* Selected text *
[Start of section]
Saturday, June 25, 2011

Mr. Chocolate

Thursday was Jacques Torres Day. My second time meeting Mr. Chocolate himself, and dean of Pastry here at the FCI~ He did a chocolate demo in school and what an experience it was.

My the French have their minds perpetually in the gutter- that's why I love em'~ Plus there was glitter, chocolate sculptures, balloon blowing, chocolate mouse sampling and lots of laughs. The man can certainly entertain. I can only hope that one day I will have half the success he has in the industry~

 Popping a bottle MOF style...

 Now where did it go?

 Making a chocolate centre piece

 Front row seats to the show got me a sprinkling of holographic glitter disco dust

 He actually made a chocolate painting

 Let me reiterate, this was a completely edible painting made completely out of chocolate~
He got us blowing up tiny balloons~ I could only manage one! Those tiny balloons are tough to blow up! Geez~
They were for dipping in chocolate to make these cute little cups to fill with chocolate mouse and fruit :)
[End of section]
* Input data *
[Start of section]
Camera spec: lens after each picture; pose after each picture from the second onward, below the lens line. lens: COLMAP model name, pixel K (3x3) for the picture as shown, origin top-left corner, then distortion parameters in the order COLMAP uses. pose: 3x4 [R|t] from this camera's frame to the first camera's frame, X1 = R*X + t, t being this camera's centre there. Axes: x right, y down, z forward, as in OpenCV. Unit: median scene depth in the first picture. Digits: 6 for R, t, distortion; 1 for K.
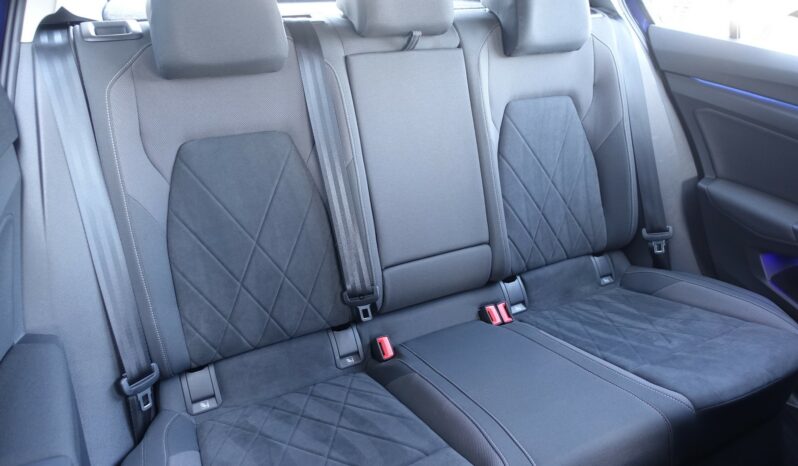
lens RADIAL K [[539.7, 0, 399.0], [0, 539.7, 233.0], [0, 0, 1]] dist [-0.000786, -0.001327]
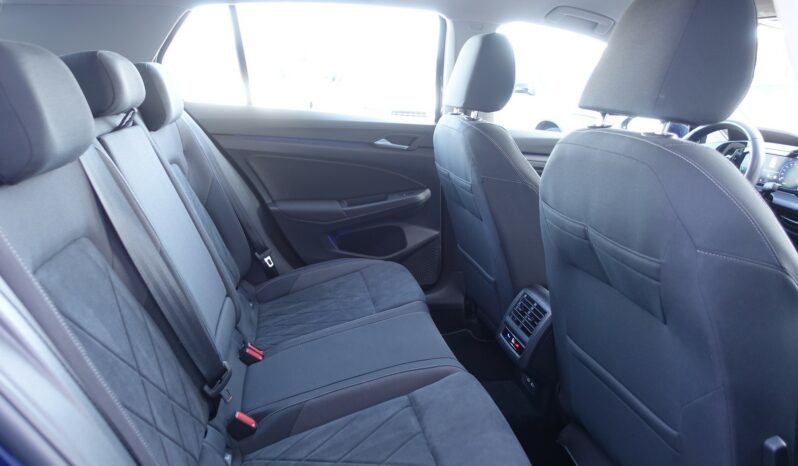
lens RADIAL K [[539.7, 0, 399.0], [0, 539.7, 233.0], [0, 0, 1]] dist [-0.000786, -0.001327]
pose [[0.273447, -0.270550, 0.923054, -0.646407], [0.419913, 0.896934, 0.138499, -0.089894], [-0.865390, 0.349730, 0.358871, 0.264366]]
[End of section]
[Start of section]
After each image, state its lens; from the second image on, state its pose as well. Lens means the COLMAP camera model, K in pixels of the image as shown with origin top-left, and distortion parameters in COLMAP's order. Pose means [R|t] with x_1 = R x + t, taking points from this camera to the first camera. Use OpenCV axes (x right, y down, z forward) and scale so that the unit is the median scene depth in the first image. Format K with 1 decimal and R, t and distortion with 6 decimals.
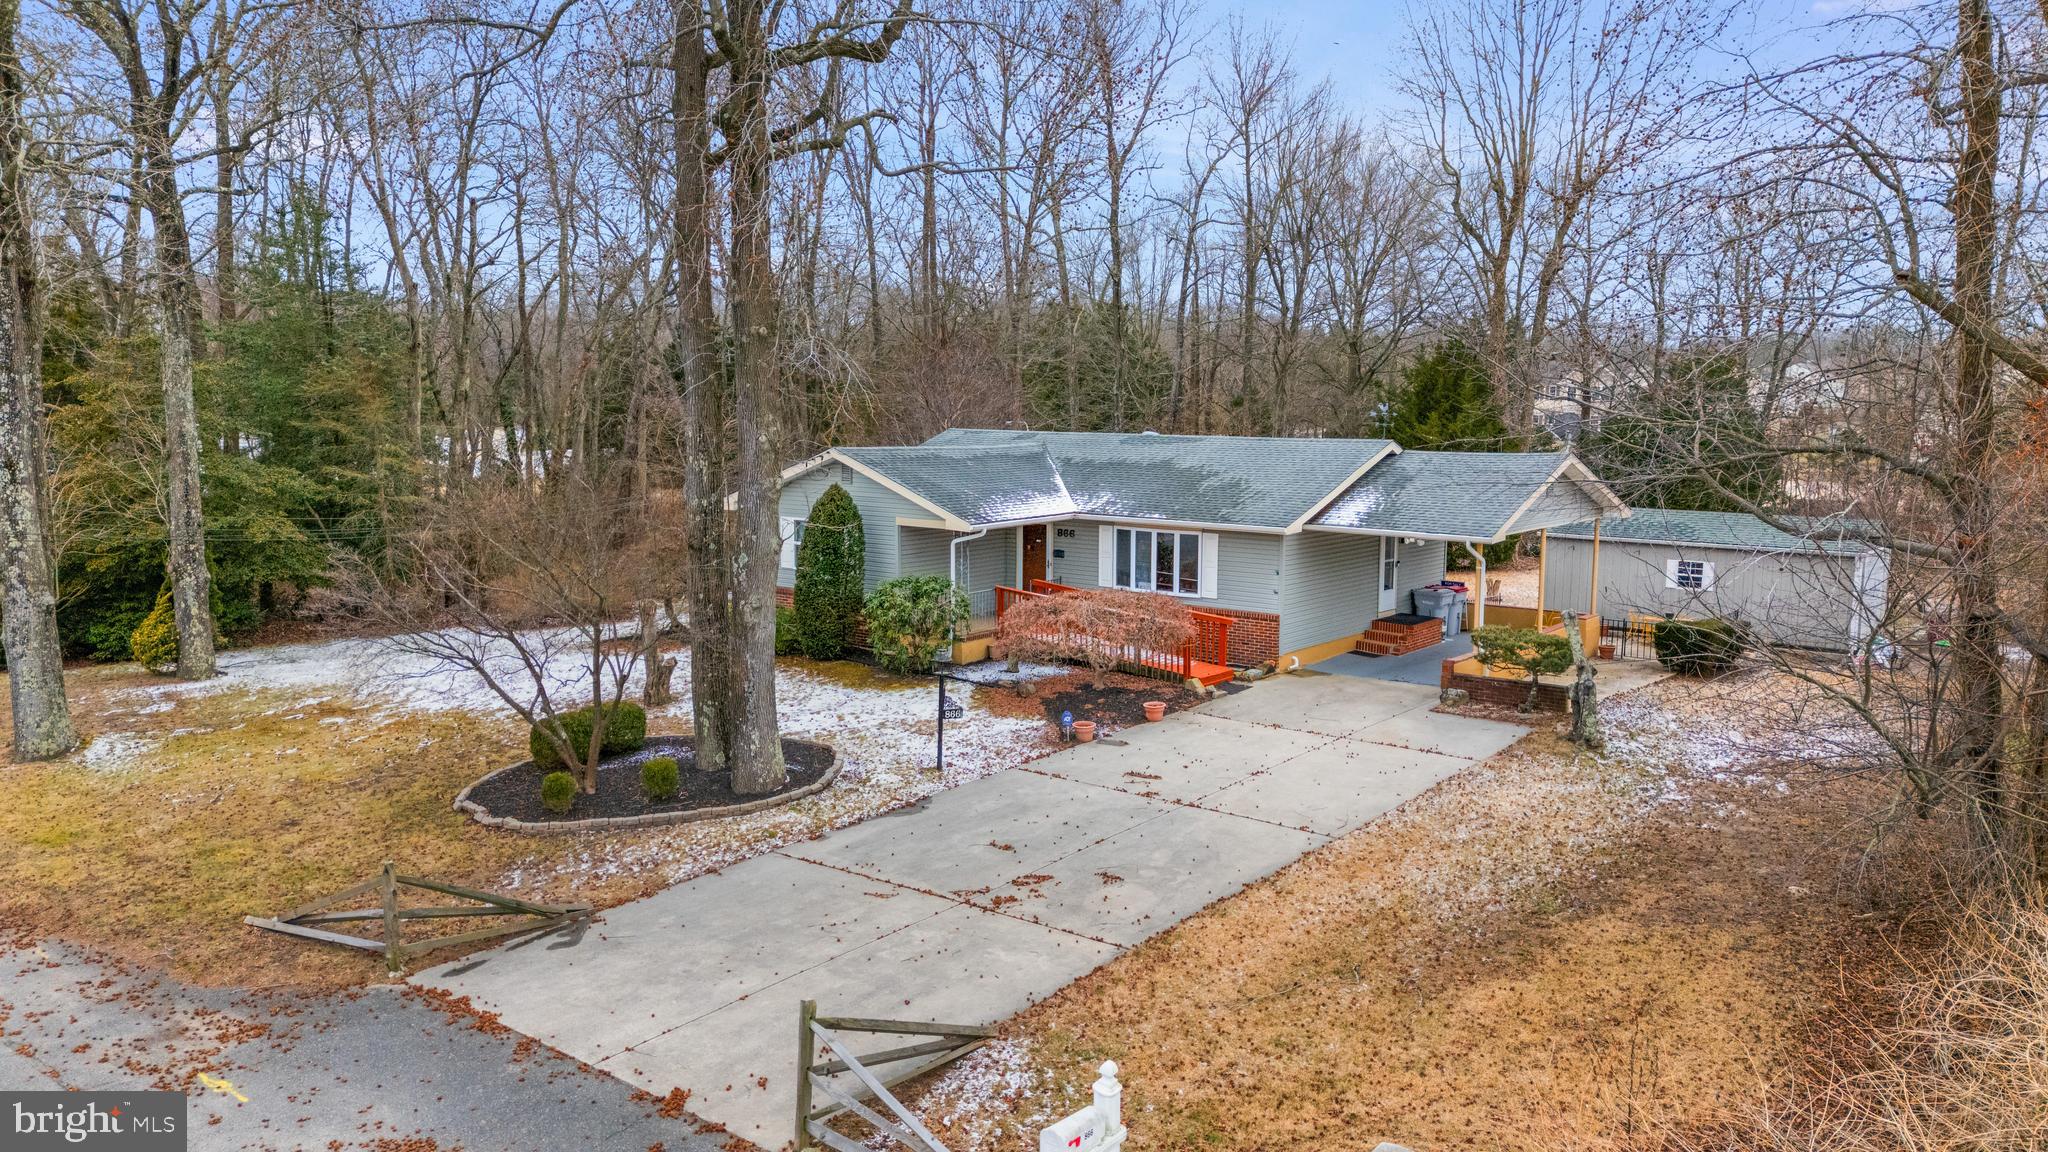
[End of section]
* Required actions *
**1)** According to the blog post about the chocolate demo, what position does Jacques Torres hold at the FCI?
**2)** In the blog post about the chocolate demo, swap "painting" for "mural" in the stretch from "Front row seats" through "and fruit :)", and give that stretch again.
**3)** Carry on the blog post about the Jacques Torres chocolate demo from where it stops.

* Task-by-task answers *
**1)** He is the dean of Pastry.

**2)**
Front row seats to the show got me a sprinkling of holographic glitter disco dust

 He actually made a chocolate mural

 Let me reiterate, this was a completely edible mural made completely out of chocolate~
He got us blowing up tiny balloons~ I could only manage one! Those tiny balloons are tough to blow up! Geez~
They were for dipping in chocolate to make these cute little cups to fill with chocolate mouse and fruit :)

**3)**
On Friday, we started cakes! Our resident chef instructor couldn't make it so we had a replacement teacher yesterday~ So it was certainly different.

We started with the making of the Genoise, the cake that every patissiere must know how to make and make well. The challenge is in getting the right amount of rise and texture as this is a very light cake made by beating up a whole egg foam and pouring in softball stage sugar into the mix and whisking up to form a very very light foam. Flour is then double sifted and folded in gently in 3 additions. It then has to be baked immediately to retain its volume. In this time, the oven doors must not be opened for the first 15 mins of baking to prevent any collapse of the cake, yes it is that delicate! We then proceeded to make our very first butter cream which we used to coat and decorate the cake.

The Genoise

 The flour has to be sifted once, then sifted again above and onto the egg foam mix to be folded into the batter

 The cake tin has to be very well buttered and floured, tapped hard upside down to remove all excess flour. Also a small circle of parchment is placed at the bottom of the pan to ease removal

My Genoise. Not bad for a first attempt! But it could be an inch or more taller~

 To assemble the cake, it is cut into 3 layers

 Cutting the layers into equal thickness is an art form. One I aim to perfect in time.

 A ring of butter cream icing is then piped around the edges roughly and a layer of raspberry jam is spread within

 Here's how it looks within!

 Oh yes, each layer was also given a soaking of simple syrup~ yummy.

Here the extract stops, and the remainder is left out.